Gad Elmaleh, qui a partagé le micro avec lui sur la chanson J’ai la haine (2000) figure également au premier rang des « ex ». « Il faut arrêter d’excuser, de tourner autour du pot sous prétexte que Dieudonné a du talent (…) ce qu’il dit ce sont des idées profondément antisémites », tranchait-il déjà en 2005 sur Canal +. Lui aussi fait l’objet depuis d’attaque ciblées de Dieudonné et ses légions.

« Je me demande s’il n’a pas confondu combat et fonds de commerce »

Malgré les dérives, Joey Starr n’en démord pas: « En tant qu’artiste, franchement, il est drôle, il est brillant, confie le rappeur au Monde daté du 28 décembre. Mais là, je me demande s’il n’a pas confondu combat et fonds de commerce », assène-t-il.
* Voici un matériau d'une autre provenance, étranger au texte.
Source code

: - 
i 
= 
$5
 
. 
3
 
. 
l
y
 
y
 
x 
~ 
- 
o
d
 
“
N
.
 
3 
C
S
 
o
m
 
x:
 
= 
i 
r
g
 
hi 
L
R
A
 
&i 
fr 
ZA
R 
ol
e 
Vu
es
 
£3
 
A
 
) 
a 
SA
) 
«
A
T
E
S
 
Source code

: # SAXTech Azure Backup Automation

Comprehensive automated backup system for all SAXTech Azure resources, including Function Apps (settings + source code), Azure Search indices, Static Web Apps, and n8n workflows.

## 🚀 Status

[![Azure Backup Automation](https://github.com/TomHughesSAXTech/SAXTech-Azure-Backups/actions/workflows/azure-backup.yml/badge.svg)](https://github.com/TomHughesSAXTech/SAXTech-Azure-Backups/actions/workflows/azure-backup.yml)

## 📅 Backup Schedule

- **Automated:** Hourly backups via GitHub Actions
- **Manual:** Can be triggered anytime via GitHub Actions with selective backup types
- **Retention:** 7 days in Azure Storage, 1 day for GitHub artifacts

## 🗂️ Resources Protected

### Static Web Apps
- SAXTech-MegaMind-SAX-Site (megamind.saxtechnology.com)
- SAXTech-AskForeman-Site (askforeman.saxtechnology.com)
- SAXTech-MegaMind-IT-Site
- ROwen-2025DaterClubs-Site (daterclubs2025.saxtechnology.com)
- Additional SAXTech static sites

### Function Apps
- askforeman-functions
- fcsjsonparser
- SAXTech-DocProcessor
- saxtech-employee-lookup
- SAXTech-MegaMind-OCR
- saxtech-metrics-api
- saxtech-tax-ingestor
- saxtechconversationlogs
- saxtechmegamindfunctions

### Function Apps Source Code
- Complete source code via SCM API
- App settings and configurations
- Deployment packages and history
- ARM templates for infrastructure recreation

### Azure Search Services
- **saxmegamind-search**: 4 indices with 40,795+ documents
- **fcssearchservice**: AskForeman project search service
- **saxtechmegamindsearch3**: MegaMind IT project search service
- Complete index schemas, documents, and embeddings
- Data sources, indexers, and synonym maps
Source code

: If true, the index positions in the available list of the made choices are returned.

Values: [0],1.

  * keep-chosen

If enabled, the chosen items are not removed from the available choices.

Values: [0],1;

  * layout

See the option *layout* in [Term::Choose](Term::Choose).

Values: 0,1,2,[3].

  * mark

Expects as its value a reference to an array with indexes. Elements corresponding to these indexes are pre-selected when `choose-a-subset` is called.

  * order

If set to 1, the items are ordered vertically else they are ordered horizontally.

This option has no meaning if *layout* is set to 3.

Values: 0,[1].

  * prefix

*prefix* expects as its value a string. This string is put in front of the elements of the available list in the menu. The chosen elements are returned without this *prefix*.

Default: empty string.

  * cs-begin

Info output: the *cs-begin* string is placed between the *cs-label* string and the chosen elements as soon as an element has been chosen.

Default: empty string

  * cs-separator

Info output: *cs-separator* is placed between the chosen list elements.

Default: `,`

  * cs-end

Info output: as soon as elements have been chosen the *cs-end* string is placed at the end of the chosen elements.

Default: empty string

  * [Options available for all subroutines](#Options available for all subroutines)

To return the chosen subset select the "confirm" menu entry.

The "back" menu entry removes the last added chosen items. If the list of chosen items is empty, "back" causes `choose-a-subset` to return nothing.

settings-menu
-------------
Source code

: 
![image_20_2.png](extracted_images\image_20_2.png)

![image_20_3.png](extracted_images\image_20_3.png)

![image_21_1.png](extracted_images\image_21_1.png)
Et pour cause: peu importe les polémiques -ou grâce à elles, c’est selon-, son business se porte bien.

Alain Chabat, qui l’a fait jouer pour la première fois au cinéma dans Didier (1996) puis dans Astérix et Obélix: Mission Cléopâtre (2002), est tout aussi réservé quant aux combats de l’humoriste. En 2004, il explique à Libération qu’il « ‘ne reconnaît pas le Dieudo’ qu’il aime ». « Ca m’étonne: où veut-il aller, au fond? », s’interroge Chabat. Tout le désarroi des compagnons de route de « Dieudo » exprimé en quelques mots.